But when Simon Peter saw it, he fell down at Jesus’ knees, saying, “Depart from me, for I am a sinful man, O Lord.” (Luke 5:8)
And I said: “Woe is me! For I am lost; for I am a man of unclean lips, and I dwell in the midst of a people of unclean lips; for my eyes have seen the King, the LORD of hosts!” (Isaiah 6:5)
Here’s the truth. There have been times in my life when I’ve wanted God to just go away. Now, don’t act shocked. I’m no different than Peter … or Isaiah before him … or Adam and Eve before him. Like all of those God-dodgers, I’ve been exposed, naked before my Creator, and I don’t like it.
The reason why is simple: being exposed means seeing my dirt. I look down and suddenly God’s showing me what I really look like. There’s narcissism splattered on my chest, little white lies running down my arms, and impurity gunking up my legs. I’m tangled and tattered, twisted and torn. And all of this because God’s pure awesomeness shines right through the things I’ve put up to cover all that.
He’s not fooled.
So, I do exactly what most of us do … if we’re honest with ourselves. Instead of asking Him to draw closer and peel off the layers of grime, I try to block out the light and withdraw. You see, that whole draw-close-to-me-and-I’ll-draw-close-to-you thing works. Maybe it works too well. Because when it works, God does more than just hang out. He points out. He speaks out. He makes us miserable about the sin we hide or ignore.

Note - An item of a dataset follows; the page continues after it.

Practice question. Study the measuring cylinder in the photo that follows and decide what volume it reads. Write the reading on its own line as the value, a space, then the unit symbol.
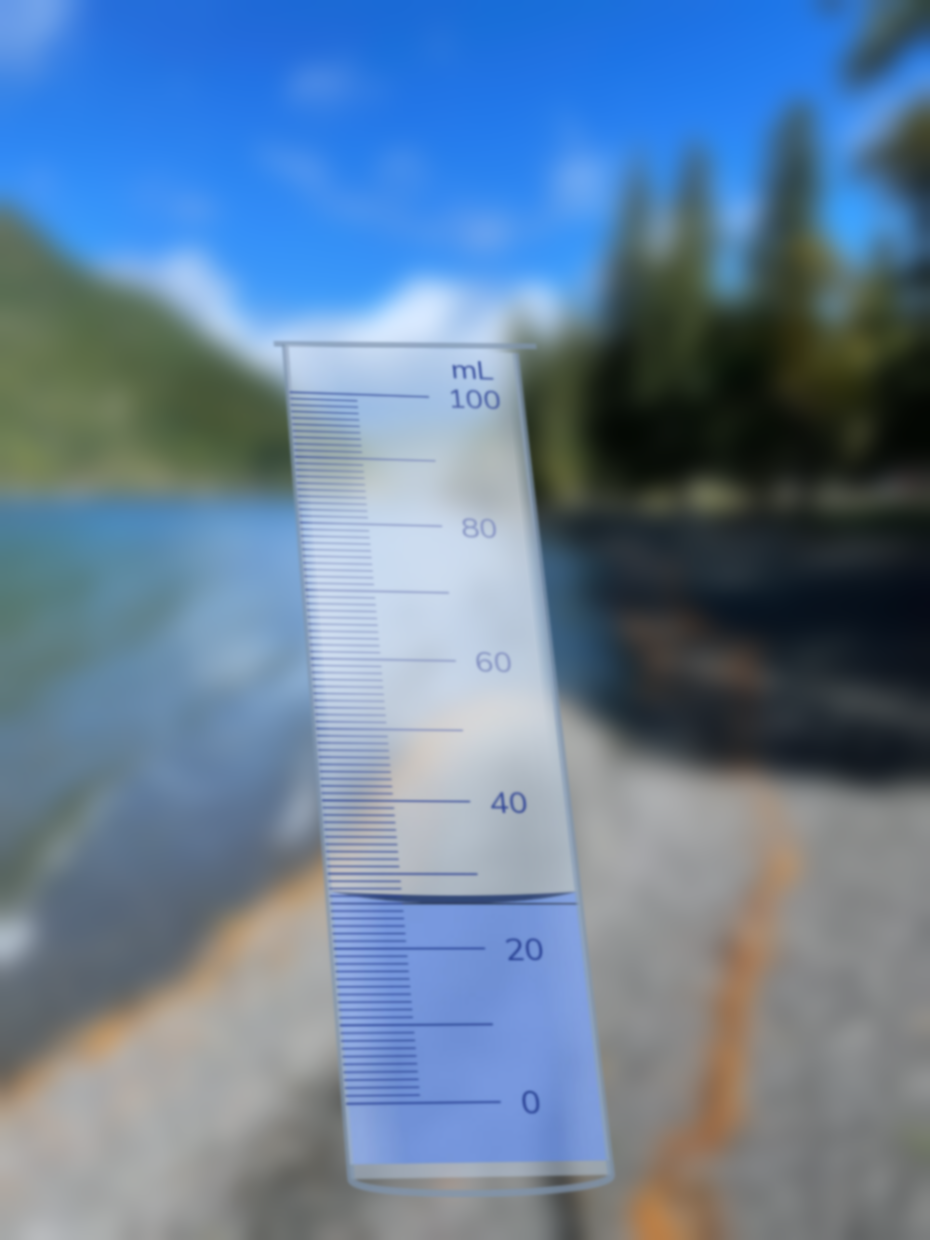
26 mL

It’s no wonder Isaiah cried out in anguish when He saw God and God saw him. His filthy mouth couldn’t be ignored anymore. And it’s no wonder Peter asked Jesus to go away. His lifestyle could no longer be justified with deity in his boat.
I love that the Bible doesn’t try to prettify these flawed people. God’s Word lays it out there with all the grit and grime intact. I love that because it makes Scripture seem immediate, in my face. I can’t pretend that my flaws are nothing to worry about when God makes sure I see theirs. In all their cowardly glory. Just like mine.
So, what’s God’s response to all this … to my hiding, to my wanting Him to go away? Really, it boils down to this: “Get some courage, man; I’ve got work for you to do.” Or, if you want to be technical, here’s what Jesus said to the cowering Peter: “Don’t be afraid; from now on you’ll catch men.”
I’m flawed; I’m fickle. Sometimes, I just want God to leave me alone to wallow in my filth. But He’s not so easily put off. Just like with Peter, He stands me up and sends me on my way. My humanness doesn’t keep Him from using me to share His good news—scars, bruises, and all. Even if sometimes I’d rather He not shine so much light on them.